Litfaß erhielt den Zuschlag, und schon im Jahr darauf wurden die ersten 100 Säulen in Berlin aufgestellt. Von hier aus eroberten sie andere Länder und Städte, so auch Hamburg, wo einige wenige historische Exemplare bis heute überlebt haben.

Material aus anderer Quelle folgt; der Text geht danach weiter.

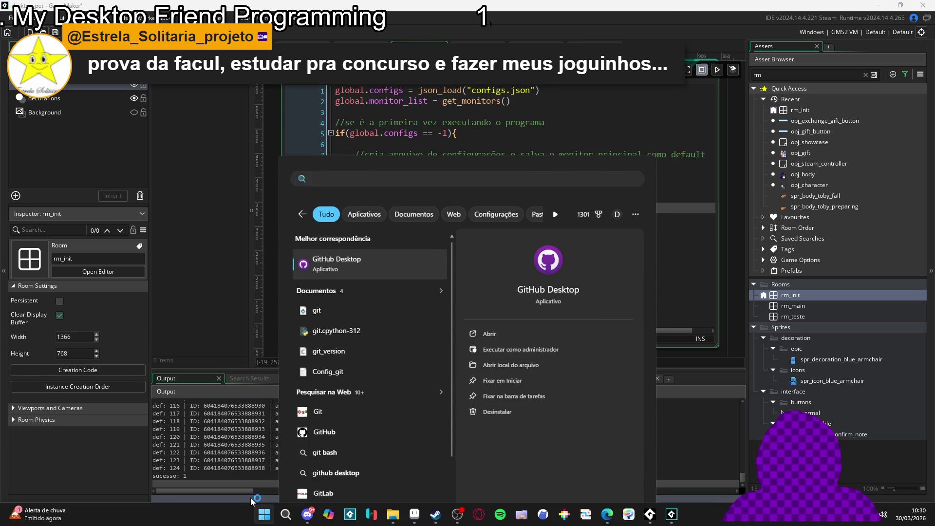
key("Return")
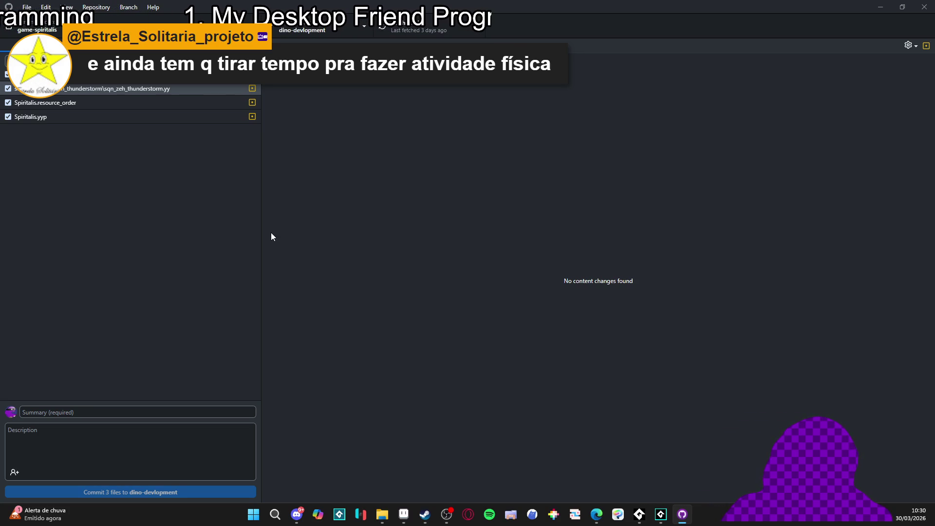
- Browse the Spiritalis.yyp, resource_order and sqn_zeh_thunderstorm.yy diffs, then switch to desktop_pet
left_click(98, 106)
left_click(113, 117)
left_click(108, 106)
left_click(139, 91)
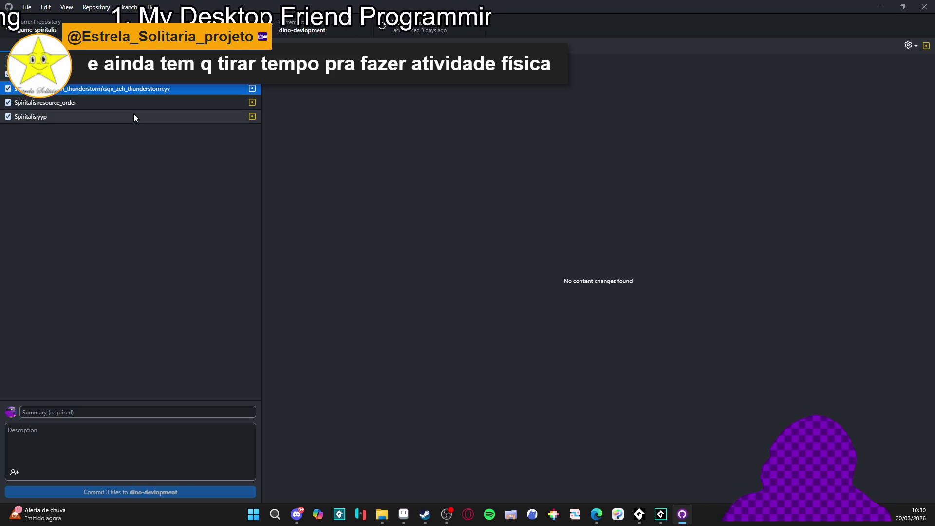
left_click(134, 117)
left_click(118, 102)
left_click(118, 91)
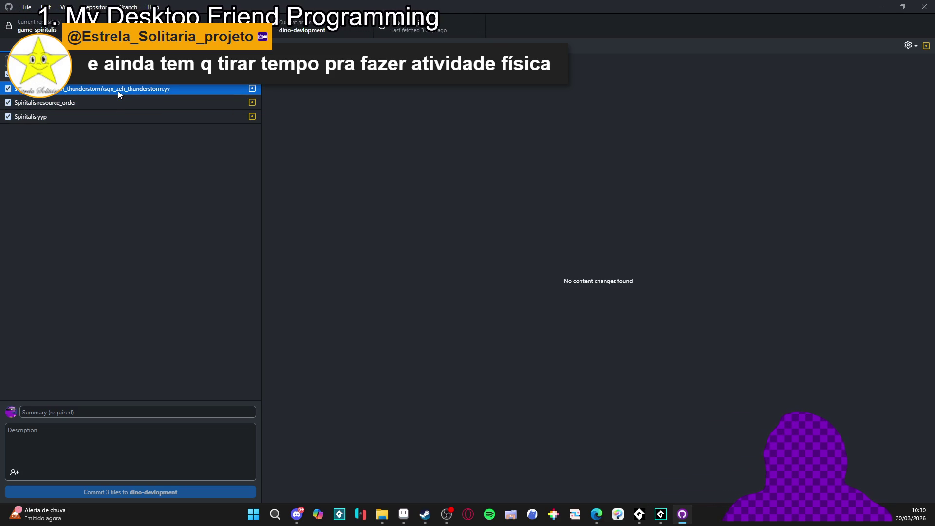
left_click(37, 27)
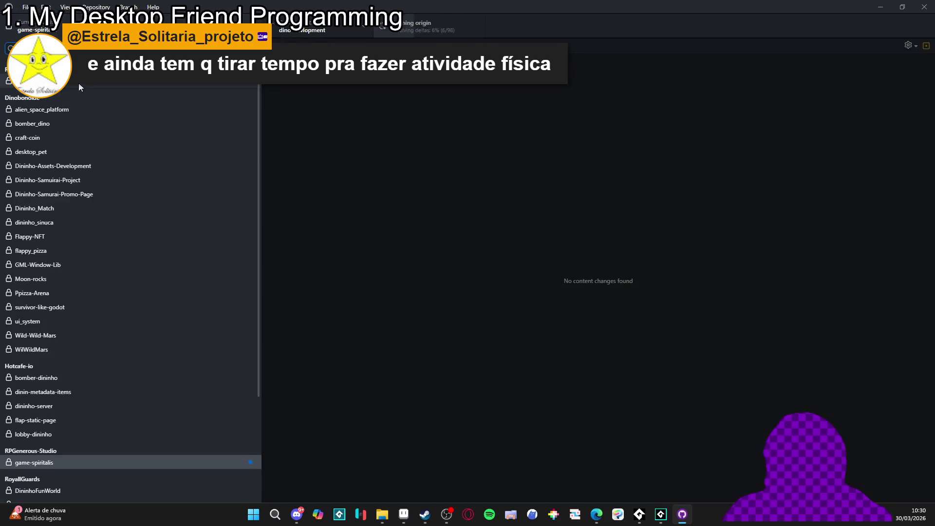
left_click(76, 86)
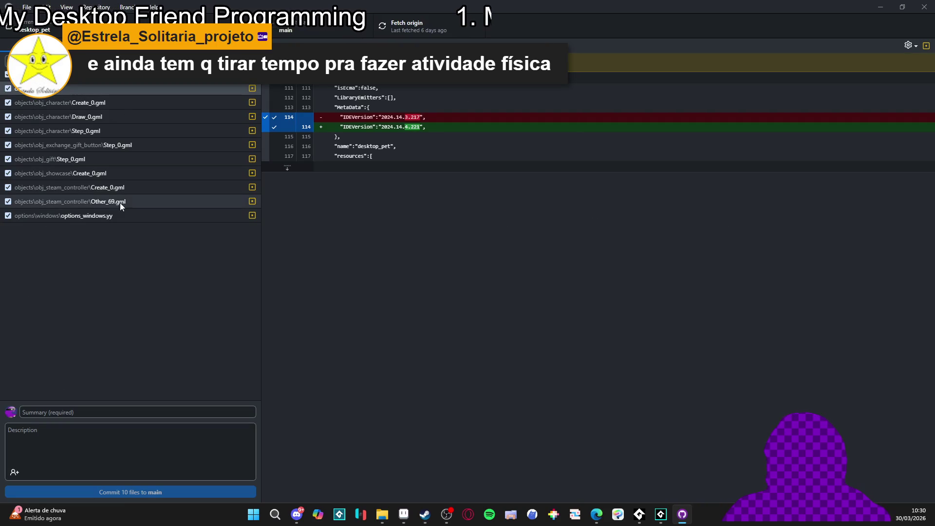
- Inspect the options_windows.yy, IDEVersion, and obj_character Create, Draw and Step diffs
left_click(108, 216)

Jahrzehntelang gehörten die Säulen so selbstverständlich zum Stadtbild wie Telefonzellen, sie dienten als Nachrichtenbörse, Kinoprogramm, Werbeträger und Propaganda-Instrument, sie inspirierten Schriftsteller, Songschreiber und Filmemacher. In jüngster Zeit sind sie allerdings von der Flut moderner Werbesäulen und -tafeln weitgehend verdrängt worden und in ihrer ursprünglichem Form vom Aussterben bedroht. Aber zuweilen findet man sie auch heute noch in Hamburg, einige wenige davon in historischer Ausführung (gemauert, mit grünem Kegeldach und einer kleinen Kreuzblume auf der Spitze) stehen sogar unter Denkmalschutz, z.B. am Spielbudenplatz bei den „Tanzenden Türmen“, am Neuen Pferdemarkt oder auf dem Großneumarkt, an der Rothenbaumchaussee oder auch bei der Apostelkirche in Eimsbüttel.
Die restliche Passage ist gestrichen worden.